Para as metrópoles, a Carta sugere um avanço na implementação da Governança Interfederativa das Metrópoles, previsto no Estatuto da Metrópole, com compartilhamento de responsabilidades e ações entre Municípios e Estado em termos de organização, planejamento e execução de funções públicas de interesse comum. A Governança Interfederativa “não tira, ao contrário, amplia o poder político-administrativo dos prefeitos”, segundo o documento, além de garantir a conquista para os munícipes da cidadania metropolitana e outros ganhos. “O Plano de Desenvolvimento Urbano Integrado (PDUI) facilitará ações como integração do transporte público intermunicipal, racionalização de serviços de saneamento básico, proteção ambiental e programas habitacionais articulados com mobilidade, infraestrutura e locais de trabalho”.
No extremo oposto, para as pequenas cidades, a Carta sugere “fomentar na administração municipal inovações a partir da cultura do compartilhamento e da solidariedade. Além da troca de informações sobre boas práticas, é preciso pensar em soluções para superar a fragilidade fiscal das pequenas cidades, como consórcios de gestão para custear a elaboração de planos e projetos que viabilizem o acesso a recursos orçamentários, financiamentos e inclusive programas subsidiados por organismos internacionais”.
A Carta é resultado do IV Seminário de Política Urbana e Ambiental-Desafios do Projeto Cidade realizado nos dias 4 e 5 de abril em Brasília sob o tema “A Gestão Urbana Inserida no Compromisso com a Nova Agenda Urbana”. O documento igualmente propõe a criação de redes de cidades integradas a outras redes da sociedade que possam contribuir com a informação e a divulgação de boas práticas de gestão visando a inclusão social, o crescimento econômico sustentado e a proteção do meio ambiente.
O documento aborda ainda a necessidade dos gestores públicos se envolverem com discussões no Congresso de matérias que afetam nossas cidades, como a Medida Provisória da Regularização Fundiária Urbana (759/2016), à revisão da Lei de Licitações (Projeto de Lei 6.814/2017) que podem comprometer o planejamento, a gestão e a qualidade dos espaços e equipamentos públicos dos municípios brasileiros.
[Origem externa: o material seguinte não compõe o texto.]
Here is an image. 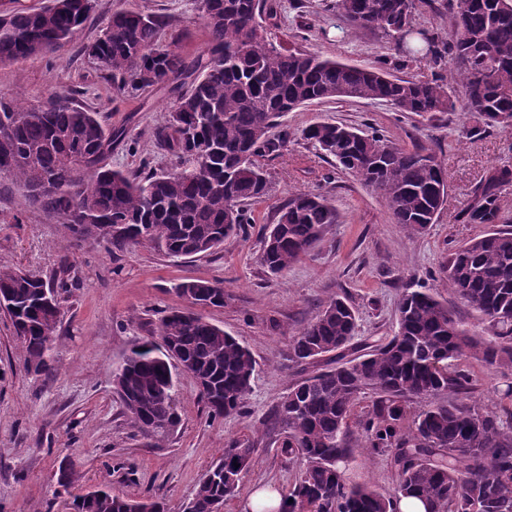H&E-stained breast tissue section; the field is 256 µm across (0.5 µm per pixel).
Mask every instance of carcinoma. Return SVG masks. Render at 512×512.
Masks as SVG:
<instances>
[{
	"instance_id": "obj_1",
	"label": "carcinoma",
	"mask_w": 512,
	"mask_h": 512,
	"mask_svg": "<svg viewBox=\"0 0 512 512\" xmlns=\"http://www.w3.org/2000/svg\"><path fill=\"white\" fill-rule=\"evenodd\" d=\"M48 0L32 11L0 10V62L22 61L62 48L95 11L97 0ZM272 0H200L209 30L206 49L186 61L161 39L166 22L134 11L113 13L84 54L120 90L171 86L179 94L157 138L175 159L162 173L106 167L105 156L123 133L108 131L98 113L57 101L29 110L0 100V176L30 191V200L76 239L103 238L112 250L151 244L173 257L214 253L255 223L247 206L269 195V175L258 158L276 157L288 132H274L286 113L313 100L352 97L383 102L418 115L468 112L474 124L463 139L512 131V0H454L448 41L414 28L416 0H336V13L356 28L395 38L411 35L401 50L410 61L449 58L448 75L413 80L376 67L349 66L272 43L261 20L277 18ZM462 87L461 102L452 94ZM334 165L378 192L393 222L410 236L428 231L444 205L442 164L424 147L406 149L378 132L318 121L302 131ZM512 168L492 166L456 220L502 223V194ZM337 223L336 209L319 193H295L262 241L261 263L278 276L308 255ZM446 285L479 312L488 336L465 328L427 288L408 289L398 305L394 335L335 367L298 380L283 396L275 422L286 439L282 452L299 464L284 497L285 512H400L416 498L426 512H512V412L483 407L461 360L489 367L512 365V229H495L454 249ZM66 279L45 281L21 269L0 268V300L18 335L27 369H49L47 336L55 334ZM194 305L224 306V288L193 280L178 285ZM356 309L344 297L328 301L291 337V360L312 363L348 347ZM160 342L135 346L113 371L112 383L133 426L162 440L177 424L179 369L165 346L193 364L199 397L213 418L245 409L257 362L251 350L203 317L173 311L160 319ZM374 398L358 408L359 395ZM430 404L418 409L416 400ZM391 457L392 492L353 483L346 462L358 446ZM255 448L235 440L201 480L193 512H213L241 486ZM58 487L73 512H164L161 501L133 500L107 489L87 491L70 468L58 469Z\"/></svg>"
}]
</instances>
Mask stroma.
<instances>
[{
	"label": "stroma",
	"instance_id": "1",
	"mask_svg": "<svg viewBox=\"0 0 512 512\" xmlns=\"http://www.w3.org/2000/svg\"><path fill=\"white\" fill-rule=\"evenodd\" d=\"M277 2L278 18L267 28L274 43L351 66H379L398 77L432 76L429 59L400 66L392 39L342 25L326 9V0ZM118 10L163 17V41L186 59L196 58L208 43L197 0H98L95 12L63 48L0 63V97H17L28 108L41 110L70 95L78 105L98 112L106 128L124 130V143L105 159L108 167L136 171L146 166L163 172L173 158L155 133L168 121L174 92L118 90L81 53ZM322 119L375 127L409 149H435L447 169L448 195L426 234L409 236L393 222L380 195L354 176L338 170L331 183H324L328 165L301 137L303 128ZM283 122L290 140L279 156L263 161L273 189L252 205L254 224L207 256L174 258L148 245L116 252L101 240L73 239L62 224L29 202L21 185L0 176V267L73 283L62 302L51 374L27 370L10 318L0 311V512H72L55 477L66 461L73 463L83 487L106 486L133 498L156 495L166 512H183L204 474L237 439L253 443L255 453L242 490L225 501L223 512H242L258 486L287 493L299 467L280 451L285 433L274 425L273 413L289 386L312 371L290 360V334L335 295L347 296L356 307L361 343L393 335L397 305L409 285L433 289L471 331L484 332L479 313L446 288V266L451 250L487 233L486 225L460 224L455 215L486 168L512 166V135L496 132L462 142L457 131L471 124L468 113L431 119L356 98L314 100L288 113ZM298 191L329 195L339 222L309 256L283 277L272 278L259 260L262 228L276 222L289 196ZM188 279L222 283L223 306L201 314L249 347L258 375L246 414L215 420L193 381L181 377L176 394L181 421L156 447L131 426L113 389L112 371L135 344L154 335L165 310H190L186 297L175 290ZM462 366L477 379L476 398L499 404L500 390L512 383V366L490 369L471 358ZM347 469L352 480L383 493L396 483L389 459L362 448Z\"/></svg>",
	"mask_w": 512,
	"mask_h": 512
}]
</instances>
Pede também “um efetivo empenho do Governo Federal e das Prefeituras na aplicação da Lei de Assistência Técnica Pública e Gratuita para o projeto e a construção de habitações de interesse social (11.888/2008)”.
Veja abaixo a íntegra do documento e clique no link para baixar a versão pdf.
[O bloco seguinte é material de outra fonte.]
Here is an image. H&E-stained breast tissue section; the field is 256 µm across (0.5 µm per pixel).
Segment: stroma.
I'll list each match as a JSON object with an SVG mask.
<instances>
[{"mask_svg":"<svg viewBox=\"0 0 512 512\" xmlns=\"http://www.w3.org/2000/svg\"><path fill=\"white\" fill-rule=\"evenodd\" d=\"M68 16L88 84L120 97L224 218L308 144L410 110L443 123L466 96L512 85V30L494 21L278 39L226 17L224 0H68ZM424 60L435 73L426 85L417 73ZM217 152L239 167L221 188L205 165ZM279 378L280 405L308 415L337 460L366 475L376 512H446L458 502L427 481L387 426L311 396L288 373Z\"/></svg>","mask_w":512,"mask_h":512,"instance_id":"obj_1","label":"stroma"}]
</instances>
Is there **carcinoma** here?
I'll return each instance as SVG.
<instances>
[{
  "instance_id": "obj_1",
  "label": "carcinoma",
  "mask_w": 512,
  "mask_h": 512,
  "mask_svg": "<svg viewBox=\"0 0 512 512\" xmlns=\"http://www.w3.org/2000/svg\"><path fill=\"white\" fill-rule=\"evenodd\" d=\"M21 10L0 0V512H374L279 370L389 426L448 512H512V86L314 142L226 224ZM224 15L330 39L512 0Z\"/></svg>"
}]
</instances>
CARTA DOS CEM DIAS – POR UM PACTO PELO DIREITO À CIDADE
O insustentável modelo de crescimento que colapsou as cidades brasileiras representa um desafio enorme para os gestores municipais recém empossados. É a eles especialmente, reafirmando sua posição política na Sociedade, que o CAU/BR – Conselho de Arquitetura e Urbanismo do Brasil se dirige no marco de 100 dias de suas administrações.
Senhoras e Senhores Gestores das cidades brasileiras:
O Conselho de Arquitetura e Urbanismo do Brasil – CAU/BR, autarquia federal que reúne os 145 mil arquitetos e urbanistas na ativa no país, assumiu um compromisso perante as Nações Unidas para contribuir com a implementação no Brasil das diretrizes da Nova Agenda Urbana definida na conferência HABITAT III realizada em Quito, no Equador, em 2016. O objetivo é promover um desenvolvimento urbano e territorial sustentável nas dimensões social, econômica e ambiental. Ou, como diz o documento, um lugar onde “ninguém seja deixado para trás”.
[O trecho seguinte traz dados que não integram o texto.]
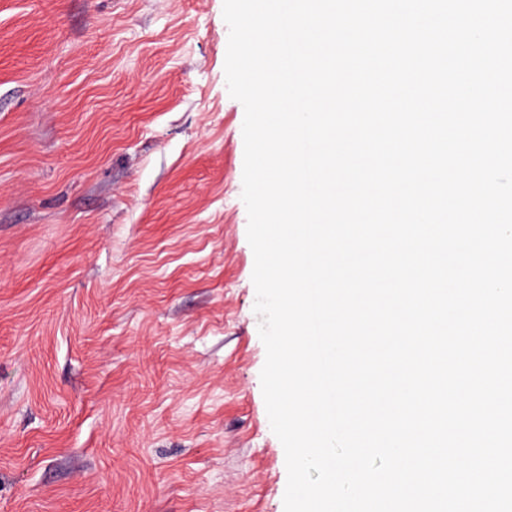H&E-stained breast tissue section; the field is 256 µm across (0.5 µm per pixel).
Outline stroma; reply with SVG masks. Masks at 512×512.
<instances>
[{
	"label": "stroma",
	"instance_id": "1",
	"mask_svg": "<svg viewBox=\"0 0 512 512\" xmlns=\"http://www.w3.org/2000/svg\"><path fill=\"white\" fill-rule=\"evenodd\" d=\"M224 0H0V512H284Z\"/></svg>",
	"mask_w": 512,
	"mask_h": 512
}]
</instances>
Por meio desta Carta, o CAU propõe aos novos gestores municipais uma aliança por uma agenda urbana transformadora do destino das cidades e dos cidadãos brasileiros. Trazemos a proposta de um Pacto pelo Direito à Cidade.
Conforme dados da Confederação Nacional dos Municípios, 4.911 dos 5.568 municípios brasileiros (88,2%) possuem até 50 mil habitantes, com um orçamento anual médio de R$ 36 milhões. Apenas 17 municípios (0,3%) têm acima de um milhão de moradores e, na média, um orçamento anual de R$ 9,4 bilhões. Tal realidade diversa das cidades brasileiras, em termos de escala territorial e vida econômica, exige que as políticas públicas urbanas no país separem as questões específicas das metrópoles, das cidades médias e das cidades pequenas.
Um ponto, contudo, elas têm em comum: são vítimas do desmantelamento do planejamento urbano ocorrido no Brasil nas últimas décadas nas três esferas administrativas. Em oposição a esse cenário, o Conselho de Arquitetura e Urbanismo do Brasil defende um pacto pela qualidade e usufruto digno e democrático da cidade, baseado em instrumentos políticos de gestão pública transparentes e inclusivos.
O Pacto pelo Direito à Cidade é baseado em três grandes premissas expressas inicialmente na “Carta Aberta aos Candidatos a Prefeitos e Vereadores – Qual a cidade que precisamos? Um pacto pela qualidade das cidades”, divulgada em agosto de 2016: a governança, o planejamento urbano e o monitoramento cidadão.
O Brasil conta hoje com uma legislação urbanística avançada mas pouco conhecida e institucionalizada. Os gestores das cidades metropolitanas, médias ou pequenas devem assumir o compromisso político de implantar os instrumentos de planejamento que garantam a sustentabilidade de suas comunidades previstos no Estatuto da Cidade e no Estatuto da Metrópole.
A participação direta do cidadão na concepção do planejamento, nas consequentes discussões nas Câmaras Municipais e no acompanhamento de sua implementação materializa o princípio constitucional da função social da cidade.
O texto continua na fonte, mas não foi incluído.